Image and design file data
=-=-=
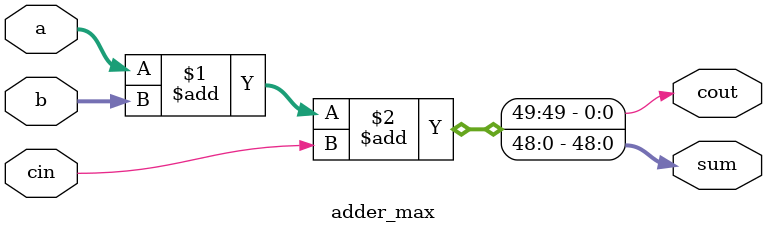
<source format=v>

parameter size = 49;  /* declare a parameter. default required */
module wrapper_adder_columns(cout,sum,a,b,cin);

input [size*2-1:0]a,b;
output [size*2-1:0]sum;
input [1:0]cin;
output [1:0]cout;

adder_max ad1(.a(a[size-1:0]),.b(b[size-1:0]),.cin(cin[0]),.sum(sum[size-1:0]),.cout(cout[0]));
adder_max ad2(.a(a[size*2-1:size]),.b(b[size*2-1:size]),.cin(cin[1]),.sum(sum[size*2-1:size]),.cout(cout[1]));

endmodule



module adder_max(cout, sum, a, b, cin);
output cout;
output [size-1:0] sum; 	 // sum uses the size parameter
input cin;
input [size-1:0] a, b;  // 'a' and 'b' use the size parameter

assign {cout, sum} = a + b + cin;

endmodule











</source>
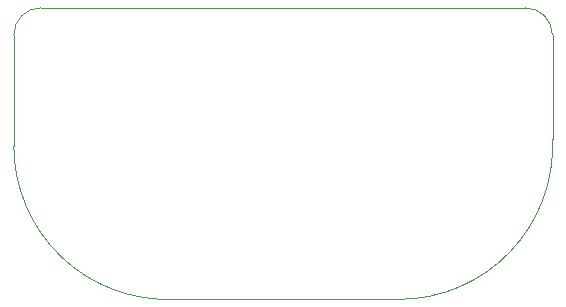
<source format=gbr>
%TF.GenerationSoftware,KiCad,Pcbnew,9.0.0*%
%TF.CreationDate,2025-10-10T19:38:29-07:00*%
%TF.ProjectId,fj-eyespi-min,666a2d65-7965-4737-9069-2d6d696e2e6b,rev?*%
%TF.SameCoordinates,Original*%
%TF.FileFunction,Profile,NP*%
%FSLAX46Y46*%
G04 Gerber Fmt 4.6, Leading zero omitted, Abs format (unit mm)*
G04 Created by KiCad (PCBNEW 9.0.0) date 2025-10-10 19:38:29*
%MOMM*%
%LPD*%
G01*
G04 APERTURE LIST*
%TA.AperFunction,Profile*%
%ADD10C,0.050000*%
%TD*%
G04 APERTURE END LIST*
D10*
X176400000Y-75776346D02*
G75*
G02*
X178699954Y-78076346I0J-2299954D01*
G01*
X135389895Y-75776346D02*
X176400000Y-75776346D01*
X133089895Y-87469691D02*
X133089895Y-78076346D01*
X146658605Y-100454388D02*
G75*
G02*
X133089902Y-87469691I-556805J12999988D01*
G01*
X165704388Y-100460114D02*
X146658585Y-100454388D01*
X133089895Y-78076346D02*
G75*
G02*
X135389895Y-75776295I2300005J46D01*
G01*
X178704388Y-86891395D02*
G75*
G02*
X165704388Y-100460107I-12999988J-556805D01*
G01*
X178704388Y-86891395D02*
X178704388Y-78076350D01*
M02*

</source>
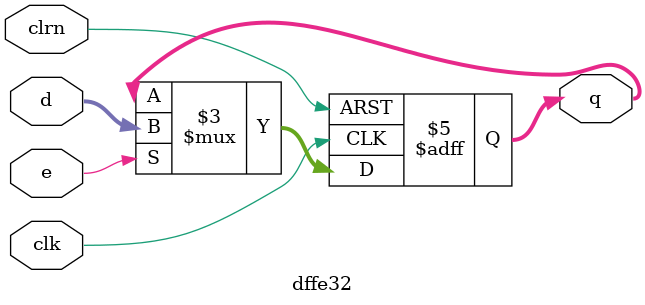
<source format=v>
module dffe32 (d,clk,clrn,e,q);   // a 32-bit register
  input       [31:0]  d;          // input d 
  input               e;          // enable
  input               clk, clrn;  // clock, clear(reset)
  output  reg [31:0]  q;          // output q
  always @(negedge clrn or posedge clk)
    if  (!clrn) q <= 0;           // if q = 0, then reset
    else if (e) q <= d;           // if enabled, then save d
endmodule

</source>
=-=-=
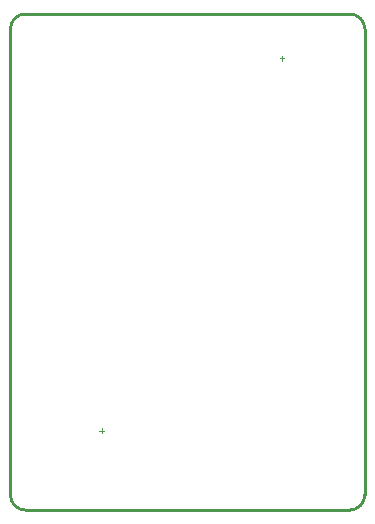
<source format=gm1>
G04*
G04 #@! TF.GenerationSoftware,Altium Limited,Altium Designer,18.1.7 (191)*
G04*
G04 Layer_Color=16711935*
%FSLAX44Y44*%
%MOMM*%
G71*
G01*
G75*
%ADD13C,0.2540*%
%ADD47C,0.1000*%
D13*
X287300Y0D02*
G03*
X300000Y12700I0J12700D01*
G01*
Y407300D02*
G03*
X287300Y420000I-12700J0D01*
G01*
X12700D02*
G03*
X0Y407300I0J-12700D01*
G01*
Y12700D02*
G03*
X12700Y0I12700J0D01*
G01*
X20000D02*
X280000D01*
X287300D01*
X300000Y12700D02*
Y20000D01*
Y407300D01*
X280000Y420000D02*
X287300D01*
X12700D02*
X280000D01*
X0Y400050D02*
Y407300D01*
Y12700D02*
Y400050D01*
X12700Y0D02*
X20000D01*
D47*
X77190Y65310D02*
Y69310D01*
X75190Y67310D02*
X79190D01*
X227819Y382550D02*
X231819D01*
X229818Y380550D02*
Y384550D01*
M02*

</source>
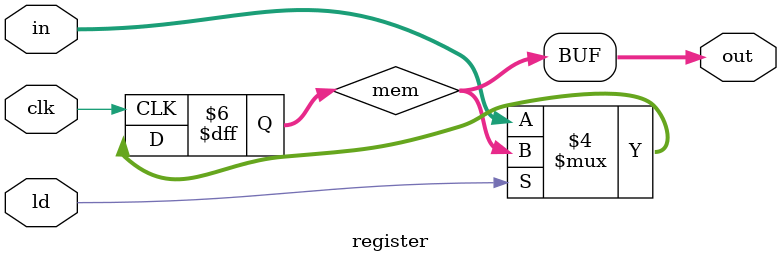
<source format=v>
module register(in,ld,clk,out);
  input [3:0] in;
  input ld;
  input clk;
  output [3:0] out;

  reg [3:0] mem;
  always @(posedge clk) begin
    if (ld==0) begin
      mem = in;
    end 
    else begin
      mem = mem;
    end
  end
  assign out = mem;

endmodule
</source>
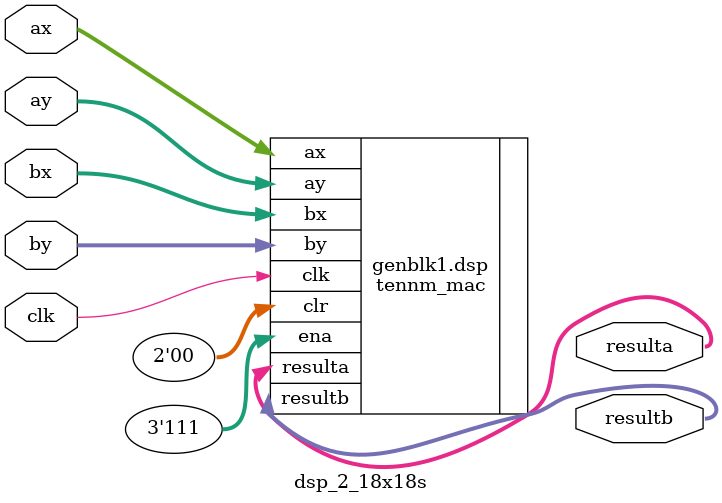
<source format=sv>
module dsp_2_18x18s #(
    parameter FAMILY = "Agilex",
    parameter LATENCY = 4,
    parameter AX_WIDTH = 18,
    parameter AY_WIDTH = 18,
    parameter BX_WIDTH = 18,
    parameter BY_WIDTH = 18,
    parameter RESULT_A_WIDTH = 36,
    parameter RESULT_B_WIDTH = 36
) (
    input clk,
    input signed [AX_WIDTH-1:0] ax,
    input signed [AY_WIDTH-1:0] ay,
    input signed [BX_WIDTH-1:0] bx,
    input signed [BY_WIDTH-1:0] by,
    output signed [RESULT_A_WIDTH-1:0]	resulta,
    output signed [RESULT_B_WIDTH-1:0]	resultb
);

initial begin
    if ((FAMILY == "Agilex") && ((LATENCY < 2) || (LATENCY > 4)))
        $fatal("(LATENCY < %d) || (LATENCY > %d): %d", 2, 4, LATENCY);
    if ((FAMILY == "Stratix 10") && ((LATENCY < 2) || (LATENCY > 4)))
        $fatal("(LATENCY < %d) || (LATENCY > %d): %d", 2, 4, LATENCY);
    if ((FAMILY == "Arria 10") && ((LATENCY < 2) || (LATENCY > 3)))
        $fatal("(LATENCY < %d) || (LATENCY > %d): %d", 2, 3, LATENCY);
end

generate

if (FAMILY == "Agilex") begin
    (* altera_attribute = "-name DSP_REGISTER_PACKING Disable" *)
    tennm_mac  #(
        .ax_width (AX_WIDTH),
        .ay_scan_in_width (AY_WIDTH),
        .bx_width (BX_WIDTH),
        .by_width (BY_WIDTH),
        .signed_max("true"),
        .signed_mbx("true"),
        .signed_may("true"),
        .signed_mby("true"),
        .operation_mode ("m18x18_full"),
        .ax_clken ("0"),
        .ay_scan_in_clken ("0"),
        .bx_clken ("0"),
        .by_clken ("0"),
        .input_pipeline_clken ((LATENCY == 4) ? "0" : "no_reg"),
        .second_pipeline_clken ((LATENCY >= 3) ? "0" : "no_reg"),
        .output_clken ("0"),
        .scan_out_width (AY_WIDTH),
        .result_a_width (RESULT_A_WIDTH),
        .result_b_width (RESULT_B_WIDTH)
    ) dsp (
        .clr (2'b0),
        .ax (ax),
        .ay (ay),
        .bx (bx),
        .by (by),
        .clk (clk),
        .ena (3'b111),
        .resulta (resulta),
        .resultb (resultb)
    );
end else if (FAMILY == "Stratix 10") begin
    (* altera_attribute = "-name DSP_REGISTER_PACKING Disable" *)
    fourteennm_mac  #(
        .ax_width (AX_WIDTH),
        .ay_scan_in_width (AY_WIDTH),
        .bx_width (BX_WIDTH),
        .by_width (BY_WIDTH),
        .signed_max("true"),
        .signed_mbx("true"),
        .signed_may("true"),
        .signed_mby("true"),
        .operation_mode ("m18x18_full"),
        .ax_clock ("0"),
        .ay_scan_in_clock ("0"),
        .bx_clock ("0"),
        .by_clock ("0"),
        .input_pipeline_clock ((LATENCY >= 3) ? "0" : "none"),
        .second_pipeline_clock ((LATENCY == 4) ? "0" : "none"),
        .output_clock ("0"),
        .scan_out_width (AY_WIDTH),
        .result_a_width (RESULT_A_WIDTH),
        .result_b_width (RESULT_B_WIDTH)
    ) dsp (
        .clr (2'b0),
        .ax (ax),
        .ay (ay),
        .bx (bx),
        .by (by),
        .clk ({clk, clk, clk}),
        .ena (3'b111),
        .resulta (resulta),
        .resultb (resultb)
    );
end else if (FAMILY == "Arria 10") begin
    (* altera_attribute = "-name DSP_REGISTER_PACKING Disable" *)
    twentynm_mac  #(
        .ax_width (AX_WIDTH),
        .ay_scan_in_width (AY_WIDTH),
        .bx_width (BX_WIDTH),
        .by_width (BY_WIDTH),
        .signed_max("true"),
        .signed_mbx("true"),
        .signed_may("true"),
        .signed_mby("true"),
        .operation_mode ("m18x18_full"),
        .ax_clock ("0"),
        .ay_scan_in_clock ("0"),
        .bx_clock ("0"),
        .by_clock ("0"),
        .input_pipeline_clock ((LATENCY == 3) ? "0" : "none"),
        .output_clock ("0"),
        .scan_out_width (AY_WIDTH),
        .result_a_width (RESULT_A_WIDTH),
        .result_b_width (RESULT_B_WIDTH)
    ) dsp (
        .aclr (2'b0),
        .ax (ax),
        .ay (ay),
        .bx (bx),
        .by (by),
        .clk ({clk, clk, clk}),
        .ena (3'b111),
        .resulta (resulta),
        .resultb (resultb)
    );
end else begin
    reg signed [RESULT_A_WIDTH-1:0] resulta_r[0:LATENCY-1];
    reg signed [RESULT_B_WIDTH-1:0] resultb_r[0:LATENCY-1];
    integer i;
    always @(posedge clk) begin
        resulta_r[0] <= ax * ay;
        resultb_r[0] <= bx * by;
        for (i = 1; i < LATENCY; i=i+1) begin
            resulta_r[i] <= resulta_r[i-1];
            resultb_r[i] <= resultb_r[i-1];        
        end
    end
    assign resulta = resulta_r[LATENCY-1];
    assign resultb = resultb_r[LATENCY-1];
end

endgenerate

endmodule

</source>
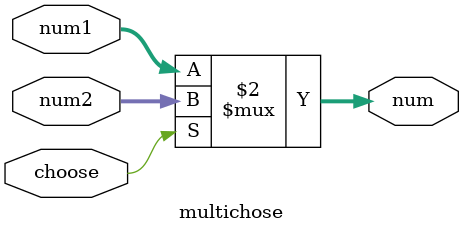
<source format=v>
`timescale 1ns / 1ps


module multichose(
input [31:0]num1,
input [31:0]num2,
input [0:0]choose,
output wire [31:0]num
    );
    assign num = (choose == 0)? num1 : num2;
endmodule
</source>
=-=-=
PROBLEM STATEMENT: Nothing but a number is expected here: how many lines above include the string "posedge".

REPLY: 3